Le xixe siècle a ensuite connu, successivement, avancées et reculs du principe de laïcité.

En 1801, Napoléon Bonaparte, avec la signature du Concordat, met un terme à la séparation entre Églises et État, en faisant toutefois du catholicisme non pas la religion de l’État comme c’était le cas avant la Révolution, mais celle « de la majorité des Français ». À la Restauration, le catholicisme redevient « religion d’État ». Puis, le dernier roi « des Français », Louis-Philippe, revient à la « religion de la majorité des Français ».

En 1833, la loi Guizot, du nom du ministre de l’Instruction publique François Guizot, lui-même petit-fils de pasteur protestant, autorise les particuliers à organiser des écoles primaires. Une timide notion de laïcité est introduite à son article 2, puisque la participation à l’instruction religieuse catholique n’est plus obligatoire et est laissée « à la responsabilité du père de famille ».

En 1850, la loi Falloux constitue un recul de la laïcité en accordant une place considérable à l’enseignement privé catholique. Elle donne une grande part à l’Église catholique dans l’organisation de l’enseignement : les évêques siègent de droit au conseil d’académie, l’école est surveillée par le curé conjointement avec le maire.

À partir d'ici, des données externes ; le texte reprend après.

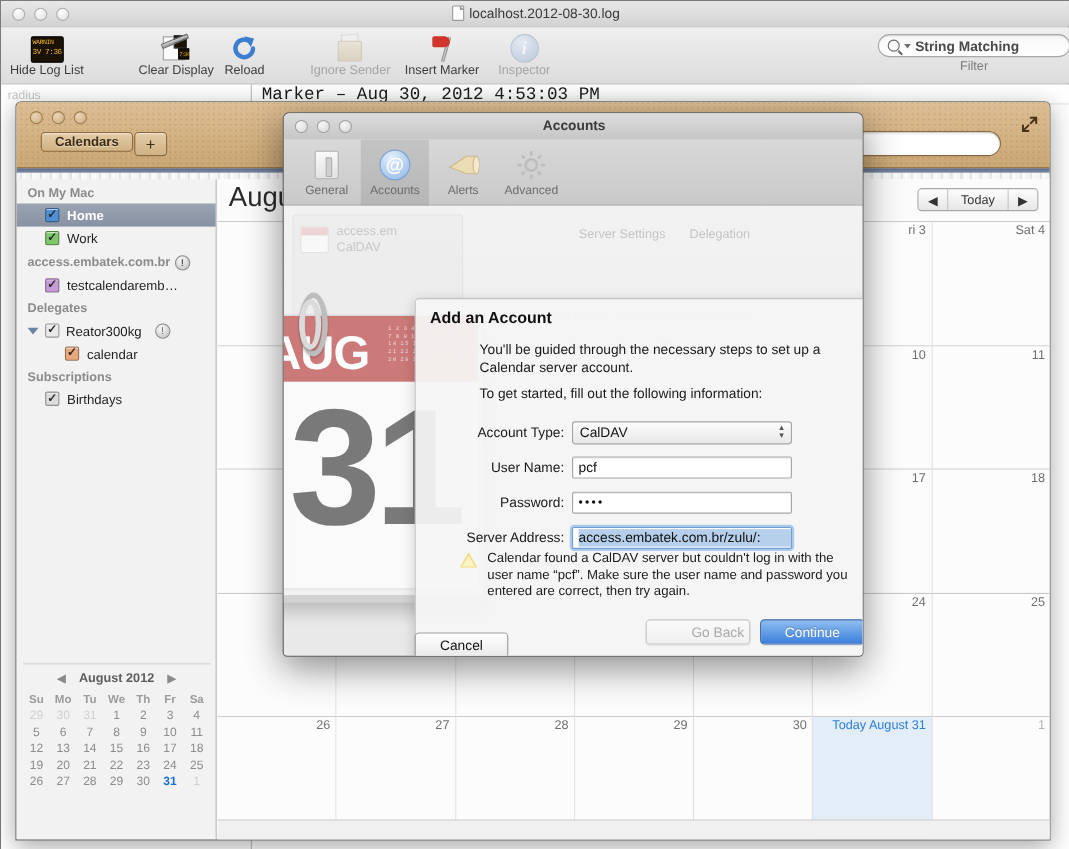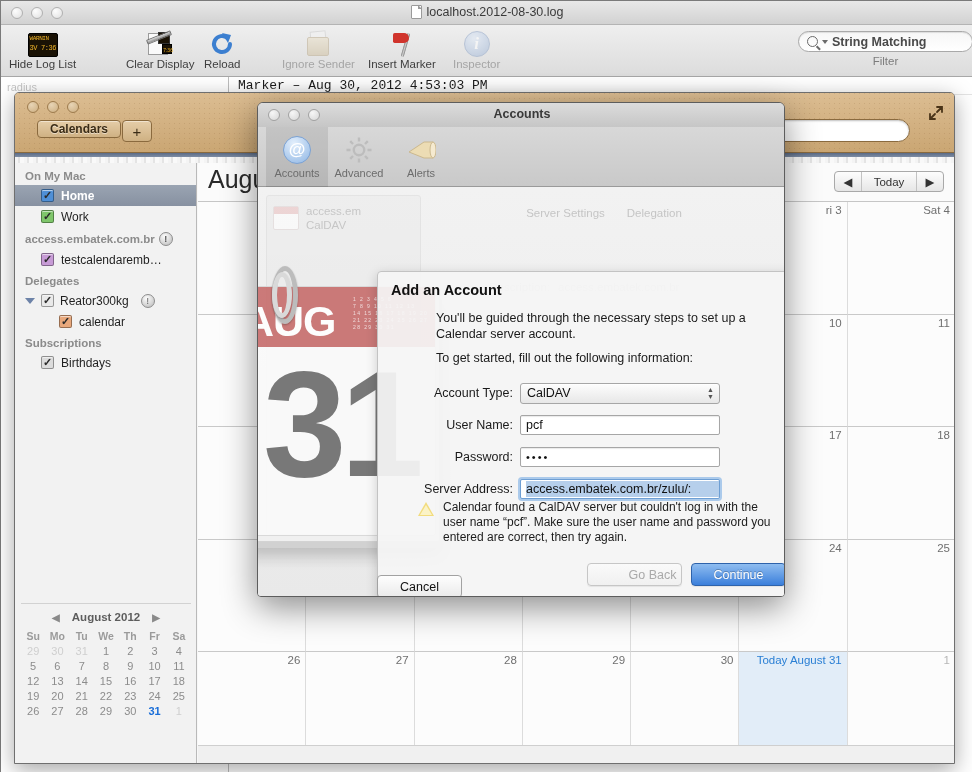"Marker – Aug 30, 2012" #marker-row { font-size: 13px -> 16px }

Un simple rapport du maire ou du curé peut permettre à l’évêque de muter un instituteur à sa guise.

En 1881 et 1882, les lois de Jules Ferry remettent fortement en cause plusieurs éléments de la loi Falloux. La loi de 1881 rend l’enseignement primaire gratuit, celle de 1882 instaure l’obligation de l’instruction scolaire de 7 à 13 ans pour les garçons et les filles, et supprime des programmes scolaires l’enseignement religieux.

Quatre ans après, la loi Goblet du 30 octobre 1886 confie à un personnel exclusivement non religieux l’enseignement dans les écoles publiques.

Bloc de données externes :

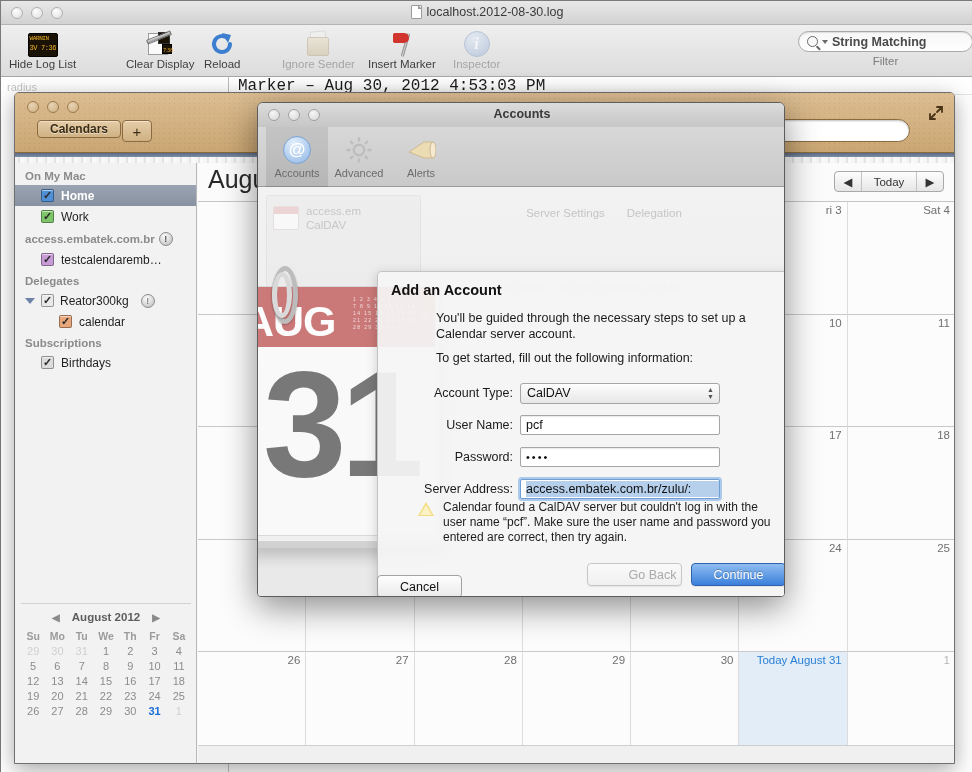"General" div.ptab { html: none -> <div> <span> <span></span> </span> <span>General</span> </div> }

Entre 1901 et 1904, à la suite de l’affaire Dreyfus, se trouve exacerbée ce que l’on a appelé la « guerre des deux France », qui oppose les tenants d’une France « catholique », « fille aînée de l’Église », et ceux d’une France se réclamant de la Déclaration des droits de l’homme et du citoyen de 1789 se voulant diverse et séparée des organisations religieuses.

Après plus d’un siècle de luttes, d’avancées et de reculs de la laïcité, la célèbre loi du 9 décembre 1905 concernant la séparation des Églises et de l’État est une loi de compromis conclue essentiellement grâce à la détermination des députés Aristide Briand, Ferdinand Buisson et Jean Jaurès, et avec, finalement, le soutien de Georges Clemenceau. Ces « pères fondateurs » de la laïcité française font prévaloir une conception de la laïcité dite « libérale », c’est-à-dire qui n’est pas anti-religions et qui permet de fixer un cadre commun à tous, croyants ou non-croyants. Ils défendent une loi « de liberté ». Mais il faudra attendre 1924 pour que le pape Pie XI admette la loi de 1905 en préconisant la création d’associations diocésaines pour pallier le refus initial de constituer les associations cultuelles prévues par cette loi.

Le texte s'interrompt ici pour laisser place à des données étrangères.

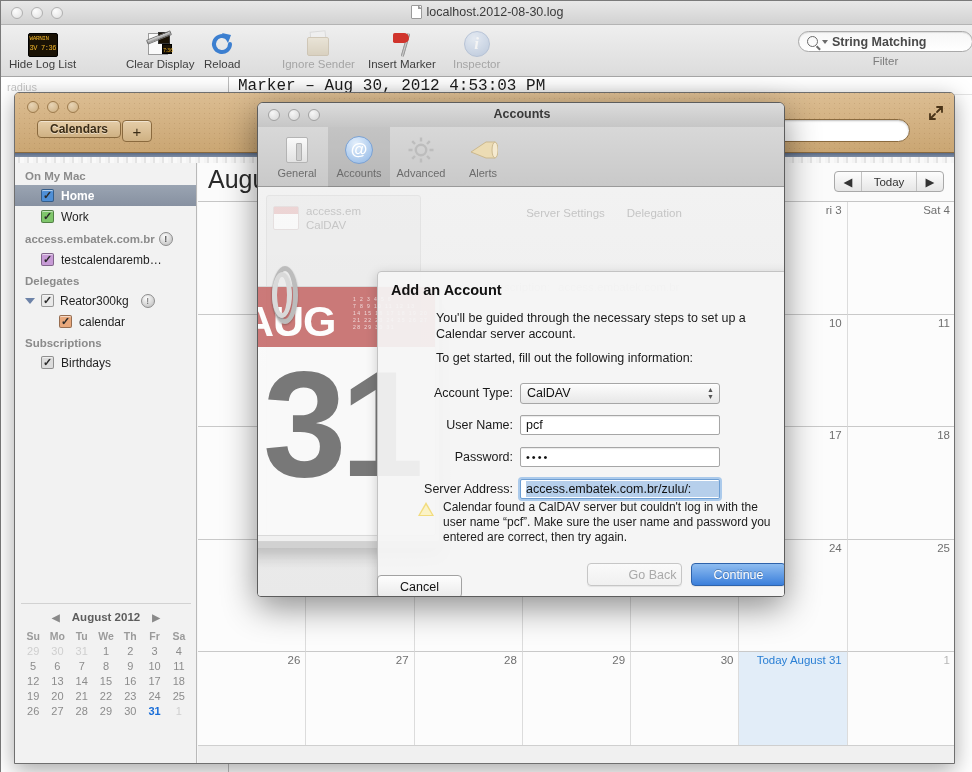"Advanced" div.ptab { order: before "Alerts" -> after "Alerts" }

Aristide Briand exprime parfaitement l’accord obtenu sur la loi en déclarant à la tribune de l’Assemblée nationale en 1905 :

Quel est le but que vous poursuivez ? Voulez-vous une loi de large neutralité susceptible d’assurer la pacification des esprits et de donner à la République, en même temps que la liberté de ses mouvements, une force plus grande ? Si oui faites que cette loi soit franche, loyale et honnête. Faites-la telle que les Églises ne puissent trouver aucune raison grave de bouder le régime nouveau, qu’elles sentent elles-mêmes la possibilité de vivre à l’abri de ce régime et qu’elles soient pour ainsi dire obligées de l’accepter de bonne grâce, car le pire qui pourrait arriver dans ce pays ce serait de déchaîner les passions religieuses.

À lui s’opposent néanmoins plusieurs parlementaires, dont le député du Var Maurice Allard, qui proclame :

Pour nous libres penseurs, la séparation que nous voulons ne peut être que celle qui amènera la diminution de la malfaisance de l’Église et des religions. Je m’étonne qu’au moment où nous entreprenons contre l’Église le combat décisif, on nous demande de déposer les armes et d’offrir à l’Église un projet libéral tel que même elle n’aurait jamais osé le souhaiter.

Ce à quoi Aristide Briand répond :

Vous ne voulez pas la séparation de l’Église et de l’État, mais la suppression de l’Église par l’État. Au lieu d’avoir une Église libre dans un État libre, vous voulez une Église soumise dans un État fort. Monsieur Allard appelle l’État au service de la libre pensée et lui demande de mettre l’Église dans l’impossibilité de se défendre.

Lors des débats parlementaires, Charles Chabert, avec le soutien d’Émile Combes et de Maurice Allard, tous très hostiles à l’Eglise catholique mais aussi à la possibilité pour les femmes de voter, car les estimant forcément soumises à leur « confesseur », à leur curé, demande d’interdire les processions religieuses mais aussi le port des vêtements religieux dans la rue. Cela prend un singulier écho dans nos débats actuels. Aristide Briand estime qu’il s’agirait alors d’une fausse bonne solution en plus de constituer une atteinte à la liberté de conscience. Il déclare ainsi, avec fermeté mais aussi ironie :

Le silence du projet de loi [à ce sujet] n’a pas été le résultat d’une omission mais bien au contraire d’une délibération mûrement réfléchie. Il a paru que ce serait encourir, pour un résultat plus que problématique, le reproche d’intolérance et même s’exposer à un danger plus grave encore, le ridicule, que de vouloir par une loi qui se donne pour but d’instaurer dans ce pays un régime de liberté (…) imposer (…) l’obligation de modifier la coupe de ses vêtements.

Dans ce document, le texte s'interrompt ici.